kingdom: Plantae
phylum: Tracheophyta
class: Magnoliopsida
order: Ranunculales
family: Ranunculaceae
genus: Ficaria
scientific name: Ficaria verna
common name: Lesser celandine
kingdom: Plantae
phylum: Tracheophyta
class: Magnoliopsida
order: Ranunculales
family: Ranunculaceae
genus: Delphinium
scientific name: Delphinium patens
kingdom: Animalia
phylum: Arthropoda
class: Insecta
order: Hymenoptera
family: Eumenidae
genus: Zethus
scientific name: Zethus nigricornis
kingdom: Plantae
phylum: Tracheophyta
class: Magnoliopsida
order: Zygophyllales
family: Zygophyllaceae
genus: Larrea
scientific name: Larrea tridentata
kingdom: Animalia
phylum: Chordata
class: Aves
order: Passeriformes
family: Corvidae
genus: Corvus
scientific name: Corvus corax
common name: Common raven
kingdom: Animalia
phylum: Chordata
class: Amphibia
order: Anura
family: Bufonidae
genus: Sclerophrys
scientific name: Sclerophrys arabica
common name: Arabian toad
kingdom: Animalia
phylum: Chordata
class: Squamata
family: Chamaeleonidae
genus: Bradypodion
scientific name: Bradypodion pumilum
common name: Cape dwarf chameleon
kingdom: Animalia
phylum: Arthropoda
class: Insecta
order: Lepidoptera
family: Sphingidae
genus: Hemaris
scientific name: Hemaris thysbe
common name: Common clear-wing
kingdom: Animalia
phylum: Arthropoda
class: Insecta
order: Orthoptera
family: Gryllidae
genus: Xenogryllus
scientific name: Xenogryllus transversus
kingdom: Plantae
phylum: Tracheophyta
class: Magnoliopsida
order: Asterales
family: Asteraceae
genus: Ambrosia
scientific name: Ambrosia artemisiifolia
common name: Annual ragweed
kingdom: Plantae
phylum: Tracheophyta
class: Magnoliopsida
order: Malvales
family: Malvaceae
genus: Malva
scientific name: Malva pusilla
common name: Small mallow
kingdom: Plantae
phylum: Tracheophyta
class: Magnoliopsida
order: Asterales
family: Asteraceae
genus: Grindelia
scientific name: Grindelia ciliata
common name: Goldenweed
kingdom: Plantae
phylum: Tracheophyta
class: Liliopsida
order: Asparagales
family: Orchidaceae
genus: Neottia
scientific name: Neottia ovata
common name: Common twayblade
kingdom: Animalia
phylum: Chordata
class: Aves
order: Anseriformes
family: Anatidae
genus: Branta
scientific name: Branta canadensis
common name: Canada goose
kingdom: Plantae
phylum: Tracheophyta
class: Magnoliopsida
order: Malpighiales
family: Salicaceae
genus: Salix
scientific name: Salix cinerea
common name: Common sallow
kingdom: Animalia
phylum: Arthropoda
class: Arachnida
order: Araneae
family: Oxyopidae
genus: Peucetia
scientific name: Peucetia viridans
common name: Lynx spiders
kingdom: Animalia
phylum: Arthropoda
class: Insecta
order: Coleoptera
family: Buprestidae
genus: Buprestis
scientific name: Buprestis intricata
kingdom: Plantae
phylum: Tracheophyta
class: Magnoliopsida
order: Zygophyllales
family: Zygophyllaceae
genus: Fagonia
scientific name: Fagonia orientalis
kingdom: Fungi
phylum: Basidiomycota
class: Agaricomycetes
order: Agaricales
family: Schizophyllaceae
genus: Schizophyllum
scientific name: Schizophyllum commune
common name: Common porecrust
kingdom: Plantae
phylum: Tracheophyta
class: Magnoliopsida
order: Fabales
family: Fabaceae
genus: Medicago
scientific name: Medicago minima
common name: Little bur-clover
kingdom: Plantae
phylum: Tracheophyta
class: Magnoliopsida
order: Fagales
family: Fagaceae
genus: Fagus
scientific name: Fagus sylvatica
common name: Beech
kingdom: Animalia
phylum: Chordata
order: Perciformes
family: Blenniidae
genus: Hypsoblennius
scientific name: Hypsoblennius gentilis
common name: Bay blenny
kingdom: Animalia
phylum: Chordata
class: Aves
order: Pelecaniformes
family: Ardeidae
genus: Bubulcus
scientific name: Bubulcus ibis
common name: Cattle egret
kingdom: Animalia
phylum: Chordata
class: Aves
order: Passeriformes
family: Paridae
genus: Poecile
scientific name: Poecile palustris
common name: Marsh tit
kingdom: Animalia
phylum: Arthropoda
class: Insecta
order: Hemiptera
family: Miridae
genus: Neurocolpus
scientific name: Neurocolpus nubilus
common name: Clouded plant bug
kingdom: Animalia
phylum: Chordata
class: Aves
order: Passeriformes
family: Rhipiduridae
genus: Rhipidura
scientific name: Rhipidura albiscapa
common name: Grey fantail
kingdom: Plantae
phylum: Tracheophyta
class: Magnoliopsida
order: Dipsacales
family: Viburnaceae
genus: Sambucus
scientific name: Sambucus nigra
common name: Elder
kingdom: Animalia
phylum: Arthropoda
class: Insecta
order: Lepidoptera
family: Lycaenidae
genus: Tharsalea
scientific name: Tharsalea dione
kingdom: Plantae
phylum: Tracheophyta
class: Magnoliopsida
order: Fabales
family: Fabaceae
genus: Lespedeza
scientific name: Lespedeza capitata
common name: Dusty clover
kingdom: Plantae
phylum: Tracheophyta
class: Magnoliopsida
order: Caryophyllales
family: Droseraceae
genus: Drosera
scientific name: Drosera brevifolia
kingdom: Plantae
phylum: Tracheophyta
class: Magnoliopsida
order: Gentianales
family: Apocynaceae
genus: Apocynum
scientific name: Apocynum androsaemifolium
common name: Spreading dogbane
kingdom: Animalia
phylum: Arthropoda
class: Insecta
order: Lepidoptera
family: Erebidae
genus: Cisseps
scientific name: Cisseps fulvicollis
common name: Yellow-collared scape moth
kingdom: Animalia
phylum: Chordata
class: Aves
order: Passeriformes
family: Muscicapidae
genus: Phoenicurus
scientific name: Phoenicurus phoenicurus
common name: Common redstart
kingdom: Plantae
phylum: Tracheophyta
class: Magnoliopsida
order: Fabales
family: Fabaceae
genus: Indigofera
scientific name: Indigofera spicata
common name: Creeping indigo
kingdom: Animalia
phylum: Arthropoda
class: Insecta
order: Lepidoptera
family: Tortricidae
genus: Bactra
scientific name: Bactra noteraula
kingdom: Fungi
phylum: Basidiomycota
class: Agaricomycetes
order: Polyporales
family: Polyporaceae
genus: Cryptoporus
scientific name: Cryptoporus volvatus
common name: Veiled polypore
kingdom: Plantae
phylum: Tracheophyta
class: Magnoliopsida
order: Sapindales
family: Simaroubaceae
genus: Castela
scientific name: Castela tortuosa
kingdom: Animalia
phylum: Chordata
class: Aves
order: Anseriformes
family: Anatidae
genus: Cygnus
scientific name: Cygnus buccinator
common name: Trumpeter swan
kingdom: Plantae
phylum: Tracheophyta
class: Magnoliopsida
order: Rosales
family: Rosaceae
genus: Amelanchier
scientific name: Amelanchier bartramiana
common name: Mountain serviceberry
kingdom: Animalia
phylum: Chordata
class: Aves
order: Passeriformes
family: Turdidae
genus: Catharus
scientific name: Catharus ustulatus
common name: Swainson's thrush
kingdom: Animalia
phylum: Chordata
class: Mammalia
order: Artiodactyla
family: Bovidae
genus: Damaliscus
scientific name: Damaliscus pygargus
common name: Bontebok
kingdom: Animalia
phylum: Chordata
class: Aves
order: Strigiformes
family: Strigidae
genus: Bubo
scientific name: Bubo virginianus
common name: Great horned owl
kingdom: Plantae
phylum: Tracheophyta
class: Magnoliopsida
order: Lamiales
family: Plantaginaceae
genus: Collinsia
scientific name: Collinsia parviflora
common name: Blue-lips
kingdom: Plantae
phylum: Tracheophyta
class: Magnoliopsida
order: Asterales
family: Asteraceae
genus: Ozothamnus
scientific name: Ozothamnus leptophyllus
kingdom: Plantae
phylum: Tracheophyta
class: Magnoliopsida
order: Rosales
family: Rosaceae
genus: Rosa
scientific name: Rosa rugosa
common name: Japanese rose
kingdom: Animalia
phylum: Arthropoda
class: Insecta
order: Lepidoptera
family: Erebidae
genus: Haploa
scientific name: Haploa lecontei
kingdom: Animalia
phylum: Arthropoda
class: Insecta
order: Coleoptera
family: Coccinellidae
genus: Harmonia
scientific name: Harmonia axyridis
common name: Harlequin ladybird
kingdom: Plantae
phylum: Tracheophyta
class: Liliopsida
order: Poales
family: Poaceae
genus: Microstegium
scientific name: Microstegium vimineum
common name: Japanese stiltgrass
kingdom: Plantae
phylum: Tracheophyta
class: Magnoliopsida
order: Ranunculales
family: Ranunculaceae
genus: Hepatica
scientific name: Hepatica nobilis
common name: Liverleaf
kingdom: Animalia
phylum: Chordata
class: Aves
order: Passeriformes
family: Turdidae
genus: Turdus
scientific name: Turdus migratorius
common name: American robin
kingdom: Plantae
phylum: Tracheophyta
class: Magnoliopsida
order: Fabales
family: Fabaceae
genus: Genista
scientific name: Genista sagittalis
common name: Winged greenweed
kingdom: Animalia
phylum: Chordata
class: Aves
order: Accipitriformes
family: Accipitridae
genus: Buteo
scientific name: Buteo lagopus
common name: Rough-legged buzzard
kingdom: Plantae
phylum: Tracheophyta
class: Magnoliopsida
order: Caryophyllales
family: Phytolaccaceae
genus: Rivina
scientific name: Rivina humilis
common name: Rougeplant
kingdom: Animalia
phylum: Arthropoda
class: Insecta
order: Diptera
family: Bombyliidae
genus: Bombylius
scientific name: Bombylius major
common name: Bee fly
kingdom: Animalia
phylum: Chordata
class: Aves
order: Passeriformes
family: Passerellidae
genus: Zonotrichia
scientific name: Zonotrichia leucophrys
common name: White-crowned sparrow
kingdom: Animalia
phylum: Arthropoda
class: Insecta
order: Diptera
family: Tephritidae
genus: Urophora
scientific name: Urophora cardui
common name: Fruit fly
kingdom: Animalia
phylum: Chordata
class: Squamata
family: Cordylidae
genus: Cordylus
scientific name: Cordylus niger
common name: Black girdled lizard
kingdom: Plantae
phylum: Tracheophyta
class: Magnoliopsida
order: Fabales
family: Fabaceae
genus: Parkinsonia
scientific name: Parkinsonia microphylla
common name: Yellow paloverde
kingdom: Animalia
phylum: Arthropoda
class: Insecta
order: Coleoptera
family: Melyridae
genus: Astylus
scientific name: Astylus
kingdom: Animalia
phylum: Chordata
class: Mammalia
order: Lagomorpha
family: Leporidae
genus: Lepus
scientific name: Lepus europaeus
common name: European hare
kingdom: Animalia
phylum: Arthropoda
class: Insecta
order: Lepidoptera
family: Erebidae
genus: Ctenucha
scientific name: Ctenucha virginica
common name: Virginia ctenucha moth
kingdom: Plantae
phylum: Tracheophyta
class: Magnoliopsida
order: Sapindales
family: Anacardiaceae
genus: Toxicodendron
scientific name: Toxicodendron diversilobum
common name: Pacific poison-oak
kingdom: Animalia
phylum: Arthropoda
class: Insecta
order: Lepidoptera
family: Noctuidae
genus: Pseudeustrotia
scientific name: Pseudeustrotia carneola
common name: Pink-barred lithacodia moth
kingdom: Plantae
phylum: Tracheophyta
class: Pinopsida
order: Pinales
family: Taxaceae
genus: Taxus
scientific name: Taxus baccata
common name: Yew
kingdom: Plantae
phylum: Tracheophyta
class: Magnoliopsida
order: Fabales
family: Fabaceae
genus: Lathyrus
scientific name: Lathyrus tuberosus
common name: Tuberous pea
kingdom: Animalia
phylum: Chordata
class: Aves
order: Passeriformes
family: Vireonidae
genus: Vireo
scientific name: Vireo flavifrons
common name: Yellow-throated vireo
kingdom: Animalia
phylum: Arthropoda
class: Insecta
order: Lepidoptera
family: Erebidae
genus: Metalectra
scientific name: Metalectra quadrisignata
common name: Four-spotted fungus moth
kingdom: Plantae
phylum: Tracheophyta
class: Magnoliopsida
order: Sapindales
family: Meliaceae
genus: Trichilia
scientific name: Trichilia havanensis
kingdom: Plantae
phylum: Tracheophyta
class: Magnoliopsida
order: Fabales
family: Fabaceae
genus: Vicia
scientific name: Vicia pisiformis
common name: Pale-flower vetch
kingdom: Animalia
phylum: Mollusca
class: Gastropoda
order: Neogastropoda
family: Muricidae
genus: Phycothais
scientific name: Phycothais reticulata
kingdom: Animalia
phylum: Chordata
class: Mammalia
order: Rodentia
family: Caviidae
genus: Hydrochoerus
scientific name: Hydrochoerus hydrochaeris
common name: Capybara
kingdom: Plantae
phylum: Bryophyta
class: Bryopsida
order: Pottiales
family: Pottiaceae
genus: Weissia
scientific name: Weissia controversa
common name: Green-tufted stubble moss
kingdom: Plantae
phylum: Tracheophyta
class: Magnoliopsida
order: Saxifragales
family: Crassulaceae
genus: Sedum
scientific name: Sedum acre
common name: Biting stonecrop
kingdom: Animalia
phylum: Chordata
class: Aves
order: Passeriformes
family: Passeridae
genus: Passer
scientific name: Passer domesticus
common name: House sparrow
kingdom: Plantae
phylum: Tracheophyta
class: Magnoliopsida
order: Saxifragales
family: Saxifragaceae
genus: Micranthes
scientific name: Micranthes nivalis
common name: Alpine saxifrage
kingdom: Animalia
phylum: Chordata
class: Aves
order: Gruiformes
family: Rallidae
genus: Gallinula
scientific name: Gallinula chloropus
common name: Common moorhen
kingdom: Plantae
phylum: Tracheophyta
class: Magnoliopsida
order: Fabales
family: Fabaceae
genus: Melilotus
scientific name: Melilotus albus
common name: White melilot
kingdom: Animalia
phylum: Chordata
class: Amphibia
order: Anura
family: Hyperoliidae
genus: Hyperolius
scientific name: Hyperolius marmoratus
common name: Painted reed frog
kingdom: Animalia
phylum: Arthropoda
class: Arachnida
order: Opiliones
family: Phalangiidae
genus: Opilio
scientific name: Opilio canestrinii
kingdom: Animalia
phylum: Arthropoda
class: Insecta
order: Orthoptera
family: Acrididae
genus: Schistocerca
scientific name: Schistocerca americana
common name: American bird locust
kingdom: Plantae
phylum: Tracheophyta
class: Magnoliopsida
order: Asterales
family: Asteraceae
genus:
_ _ _ _ _
◆ What this task involves:
Rewrite the stretch of records from the start through the line containing "genus: Bradypodion", replacing "scientific name" with "binomial" and leaving everything else unchanged.

◆ Output of the exercise:
kingdom: Plantae
phylum: Tracheophyta
class: Magnoliopsida
order: Ranunculales
family: Ranunculaceae
genus: Ficaria
binomial: Ficaria verna
common name: Lesser celandine
kingdom: Plantae
phylum: Tracheophyta
class: Magnoliopsida
order: Ranunculales
family: Ranunculaceae
genus: Delphinium
binomial: Delphinium patens
kingdom: Animalia
phylum: Arthropoda
class: Insecta
order: Hymenoptera
family: Eumenidae
genus: Zethus
binomial: Zethus nigricornis
kingdom: Plantae
phylum: Tracheophyta
class: Magnoliopsida
order: Zygophyllales
family: Zygophyllaceae
genus: Larrea
binomial: Larrea tridentata
kingdom: Animalia
phylum: Chordata
class: Aves
order: Passeriformes
family: Corvidae
genus: Corvus
binomial: Corvus corax
common name: Common raven
kingdom: Animalia
phylum: Chordata
class: Amphibia
order: Anura
family: Bufonidae
genus: Sclerophrys
binomial: Sclerophrys arabica
common name: Arabian toad
kingdom: Animalia
phylum: Chordata
class: Squamata
family: Chamaeleonidae
genus: Bradypodion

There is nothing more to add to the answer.